(Recorded data)
● ● ●
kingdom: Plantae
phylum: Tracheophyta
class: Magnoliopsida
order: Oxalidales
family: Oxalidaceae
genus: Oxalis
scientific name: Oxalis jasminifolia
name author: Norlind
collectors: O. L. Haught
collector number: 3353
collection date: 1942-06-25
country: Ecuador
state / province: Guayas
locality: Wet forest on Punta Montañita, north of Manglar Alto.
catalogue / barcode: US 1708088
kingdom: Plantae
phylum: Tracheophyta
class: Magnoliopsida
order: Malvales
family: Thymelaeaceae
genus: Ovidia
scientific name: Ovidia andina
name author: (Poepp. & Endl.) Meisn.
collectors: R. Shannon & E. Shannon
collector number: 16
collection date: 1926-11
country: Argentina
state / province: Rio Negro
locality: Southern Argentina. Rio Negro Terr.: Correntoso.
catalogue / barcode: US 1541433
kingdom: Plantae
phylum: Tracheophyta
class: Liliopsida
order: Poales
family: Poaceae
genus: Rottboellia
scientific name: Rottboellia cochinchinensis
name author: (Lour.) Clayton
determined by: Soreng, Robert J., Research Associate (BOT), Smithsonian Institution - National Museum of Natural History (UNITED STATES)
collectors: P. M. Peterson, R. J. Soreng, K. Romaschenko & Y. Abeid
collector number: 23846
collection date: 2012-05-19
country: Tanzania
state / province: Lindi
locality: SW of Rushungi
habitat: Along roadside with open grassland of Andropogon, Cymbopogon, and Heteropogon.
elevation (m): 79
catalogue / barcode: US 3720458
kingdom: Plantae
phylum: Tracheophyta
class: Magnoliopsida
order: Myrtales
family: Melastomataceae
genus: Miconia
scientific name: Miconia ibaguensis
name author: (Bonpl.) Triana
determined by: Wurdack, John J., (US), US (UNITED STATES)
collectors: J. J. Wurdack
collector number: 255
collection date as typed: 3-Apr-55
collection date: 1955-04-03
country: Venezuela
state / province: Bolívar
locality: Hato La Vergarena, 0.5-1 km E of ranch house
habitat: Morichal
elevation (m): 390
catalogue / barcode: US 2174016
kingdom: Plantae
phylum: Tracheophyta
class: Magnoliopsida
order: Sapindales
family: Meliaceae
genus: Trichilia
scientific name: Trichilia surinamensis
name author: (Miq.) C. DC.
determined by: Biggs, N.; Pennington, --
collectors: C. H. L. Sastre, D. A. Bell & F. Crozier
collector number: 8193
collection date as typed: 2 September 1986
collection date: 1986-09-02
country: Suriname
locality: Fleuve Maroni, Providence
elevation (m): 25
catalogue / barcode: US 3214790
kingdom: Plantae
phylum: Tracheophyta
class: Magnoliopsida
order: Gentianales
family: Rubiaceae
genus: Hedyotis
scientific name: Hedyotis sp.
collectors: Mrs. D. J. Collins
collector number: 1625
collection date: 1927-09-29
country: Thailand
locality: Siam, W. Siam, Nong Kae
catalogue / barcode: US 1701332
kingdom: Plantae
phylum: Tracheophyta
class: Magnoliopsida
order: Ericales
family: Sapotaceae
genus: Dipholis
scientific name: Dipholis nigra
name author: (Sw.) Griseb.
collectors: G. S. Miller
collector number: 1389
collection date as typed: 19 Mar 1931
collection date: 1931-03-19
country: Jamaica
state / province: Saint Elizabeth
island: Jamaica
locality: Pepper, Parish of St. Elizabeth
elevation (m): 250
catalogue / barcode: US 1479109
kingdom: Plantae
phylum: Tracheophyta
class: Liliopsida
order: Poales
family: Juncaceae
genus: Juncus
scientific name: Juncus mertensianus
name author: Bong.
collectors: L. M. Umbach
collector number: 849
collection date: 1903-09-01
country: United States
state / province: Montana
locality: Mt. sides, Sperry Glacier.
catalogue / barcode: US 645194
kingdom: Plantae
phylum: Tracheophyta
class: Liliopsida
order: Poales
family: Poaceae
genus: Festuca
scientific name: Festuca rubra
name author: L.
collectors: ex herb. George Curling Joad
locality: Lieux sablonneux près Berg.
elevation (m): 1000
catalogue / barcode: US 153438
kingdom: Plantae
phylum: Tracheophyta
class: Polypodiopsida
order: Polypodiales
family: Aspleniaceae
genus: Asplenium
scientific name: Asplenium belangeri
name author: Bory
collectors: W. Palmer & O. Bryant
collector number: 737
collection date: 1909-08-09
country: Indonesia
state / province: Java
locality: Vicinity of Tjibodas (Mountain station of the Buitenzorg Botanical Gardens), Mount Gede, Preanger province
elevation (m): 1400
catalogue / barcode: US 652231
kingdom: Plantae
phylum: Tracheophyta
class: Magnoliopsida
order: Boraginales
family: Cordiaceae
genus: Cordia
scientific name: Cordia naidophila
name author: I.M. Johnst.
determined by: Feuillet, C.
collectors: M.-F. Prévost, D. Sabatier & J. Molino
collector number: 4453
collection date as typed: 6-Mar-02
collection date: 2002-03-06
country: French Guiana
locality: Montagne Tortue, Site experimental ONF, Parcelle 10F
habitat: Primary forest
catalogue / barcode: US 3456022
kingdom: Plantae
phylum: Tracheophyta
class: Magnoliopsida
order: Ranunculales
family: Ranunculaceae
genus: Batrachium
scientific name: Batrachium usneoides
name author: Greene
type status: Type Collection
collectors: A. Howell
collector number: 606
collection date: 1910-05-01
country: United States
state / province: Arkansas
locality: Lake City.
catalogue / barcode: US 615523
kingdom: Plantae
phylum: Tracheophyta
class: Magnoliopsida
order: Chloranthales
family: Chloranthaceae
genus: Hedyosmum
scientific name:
● ● ●
### GIVEN TASK:
Retype all of the entries above line for line, without changing a character.

### TASK RESPONSE:
kingdom: Plantae
phylum: Tracheophyta
class: Magnoliopsida
order: Oxalidales
family: Oxalidaceae
genus: Oxalis
scientific name: Oxalis jasminifolia
name author: Norlind
collectors: O. L. Haught
collector number: 3353
collection date: 1942-06-25
country: Ecuador
state / province: Guayas
locality: Wet forest on Punta Montañita, north of Manglar Alto.
catalogue / barcode: US 1708088
kingdom: Plantae
phylum: Tracheophyta
class: Magnoliopsida
order: Malvales
family: Thymelaeaceae
genus: Ovidia
scientific name: Ovidia andina
name author: (Poepp. & Endl.) Meisn.
collectors: R. Shannon & E. Shannon
collector number: 16
collection date: 1926-11
country: Argentina
state / province: Rio Negro
locality: Southern Argentina. Rio Negro Terr.: Correntoso.
catalogue / barcode: US 1541433
kingdom: Plantae
phylum: Tracheophyta
class: Liliopsida
order: Poales
family: Poaceae
genus: Rottboellia
scientific name: Rottboellia cochinchinensis
name author: (Lour.) Clayton
determined by: Soreng, Robert J., Research Associate (BOT), Smithsonian Institution - National Museum of Natural History (UNITED STATES)
collectors: P. M. Peterson, R. J. Soreng, K. Romaschenko & Y. Abeid
collector number: 23846
collection date: 2012-05-19
country: Tanzania
state / province: Lindi
locality: SW of Rushungi
habitat: Along roadside with open grassland of Andropogon, Cymbopogon, and Heteropogon.
elevation (m): 79
catalogue / barcode: US 3720458
kingdom: Plantae
phylum: Tracheophyta
class: Magnoliopsida
order: Myrtales
family: Melastomataceae
genus: Miconia
scientific name: Miconia ibaguensis
name author: (Bonpl.) Triana
determined by: Wurdack, John J., (US), US (UNITED STATES)
collectors: J. J. Wurdack
collector number: 255
collection date as typed: 3-Apr-55
collection date: 1955-04-03
country: Venezuela
state / province: Bolívar
locality: Hato La Vergarena, 0.5-1 km E of ranch house
habitat: Morichal
elevation (m): 390
catalogue / barcode: US 2174016
kingdom: Plantae
phylum: Tracheophyta
class: Magnoliopsida
order: Sapindales
family: Meliaceae
genus: Trichilia
scientific name: Trichilia surinamensis
name author: (Miq.) C. DC.
determined by: Biggs, N.; Pennington, --
collectors: C. H. L. Sastre, D. A. Bell & F. Crozier
collector number: 8193
collection date as typed: 2 September 1986
collection date: 1986-09-02
country: Suriname
locality: Fleuve Maroni, Providence
elevation (m): 25
catalogue / barcode: US 3214790
kingdom: Plantae
phylum: Tracheophyta
class: Magnoliopsida
order: Gentianales
family: Rubiaceae
genus: Hedyotis
scientific name: Hedyotis sp.
collectors: Mrs. D. J. Collins
collector number: 1625
collection date: 1927-09-29
country: Thailand
locality: Siam, W. Siam, Nong Kae
catalogue / barcode: US 1701332
kingdom: Plantae
phylum: Tracheophyta
class: Magnoliopsida
order: Ericales
family: Sapotaceae
genus: Dipholis
scientific name: Dipholis nigra
name author: (Sw.) Griseb.
collectors: G. S. Miller
collector number: 1389
collection date as typed: 19 Mar 1931
collection date: 1931-03-19
country: Jamaica
state / province: Saint Elizabeth
island: Jamaica
locality: Pepper, Parish of St. Elizabeth
elevation (m): 250
catalogue / barcode: US 1479109
kingdom: Plantae
phylum: Tracheophyta
class: Liliopsida
order: Poales
family: Juncaceae
genus: Juncus
scientific name: Juncus mertensianus
name author: Bong.
collectors: L. M. Umbach
collector number: 849
collection date: 1903-09-01
country: United States
state / province: Montana
locality: Mt. sides, Sperry Glacier.
catalogue / barcode: US 645194
kingdom: Plantae
phylum: Tracheophyta
class: Liliopsida
order: Poales
family: Poaceae
genus: Festuca
scientific name: Festuca rubra
name author: L.
collectors: ex herb. George Curling Joad
locality: Lieux sablonneux près Berg.
elevation (m): 1000
catalogue / barcode: US 153438
kingdom: Plantae
phylum: Tracheophyta
class: Polypodiopsida
order: Polypodiales
family: Aspleniaceae
genus: Asplenium
scientific name: Asplenium belangeri
name author: Bory
collectors: W. Palmer & O. Bryant
collector number: 737
collection date: 1909-08-09
country: Indonesia
state / province: Java
locality: Vicinity of Tjibodas (Mountain station of the Buitenzorg Botanical Gardens), Mount Gede, Preanger province
elevation (m): 1400
catalogue / barcode: US 652231
kingdom: Plantae
phylum: Tracheophyta
class: Magnoliopsida
order: Boraginales
family: Cordiaceae
genus: Cordia
scientific name: Cordia naidophila
name author: I.M. Johnst.
determined by: Feuillet, C.
collectors: M.-F. Prévost, D. Sabatier & J. Molino
collector number: 4453
collection date as typed: 6-Mar-02
collection date: 2002-03-06
country: French Guiana
locality: Montagne Tortue, Site experimental ONF, Parcelle 10F
habitat: Primary forest
catalogue / barcode: US 3456022
kingdom: Plantae
phylum: Tracheophyta
class: Magnoliopsida
order: Ranunculales
family: Ranunculaceae
genus: Batrachium
scientific name: Batrachium usneoides
name author: Greene
type status: Type Collection
collectors: A. Howell
collector number: 606
collection date: 1910-05-01
country: United States
state / province: Arkansas
locality: Lake City.
catalogue / barcode: US 615523
kingdom: Plantae
phylum: Tracheophyta
class: Magnoliopsida
order: Chloranthales
family: Chloranthaceae
genus: Hedyosmum
scientific name:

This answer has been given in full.